2
votes

I'm trying to read a csv_file from Google Storage Cloud to Google Cloud Datalab exactly like suggested in here.

I keep getting the error: Source object gs://analog-arbor-233411/traissn.csv does not exist. (analog-arbor-233411 is my bucket name, traissn.csv is my csv file.

So here I checked that the bucket really exists, and it does.

import google.datalab.storage as storage
mybucket = storage.Bucket('analog-arbor-233411')
mybucket.exists()

Here I even iterate through the mybucket.objects() which gives an iterator for the objects within the bucket to make sure that I get an existing object. So data_csv_meta only takes the last object in the iteration. Then I checked again if it exists, and surely it does!

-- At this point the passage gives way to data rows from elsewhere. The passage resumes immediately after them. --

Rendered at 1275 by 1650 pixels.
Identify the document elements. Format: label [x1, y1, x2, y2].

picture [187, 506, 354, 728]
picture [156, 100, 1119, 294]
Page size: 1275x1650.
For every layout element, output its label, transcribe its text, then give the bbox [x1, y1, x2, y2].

for i in mybucket.objects():
    data_csv = i
data_csv.exists()

Here is a funny thing. When I run the following, I get the error Source object gs://analog-arbor-233411/traissn.csv does not exist (my object name in data_csv traissn.csv)

uri = data_csv.uri
%gcs read --object $uri --variable data

Tried looking everywhere, but can't get an answer.

1

1 Answers

1
votes

In your current code data_csv.exists() is called outside of the for loop, so it returns the result for only the last data_csv object returned by the bucket iterator, which may or may not be traissn.csv.

So either:

  • inside the for loop add a break statement if data_csv points to traissn.csv, so that data_csv remains unchanged
  • make the gcs call inside the for loop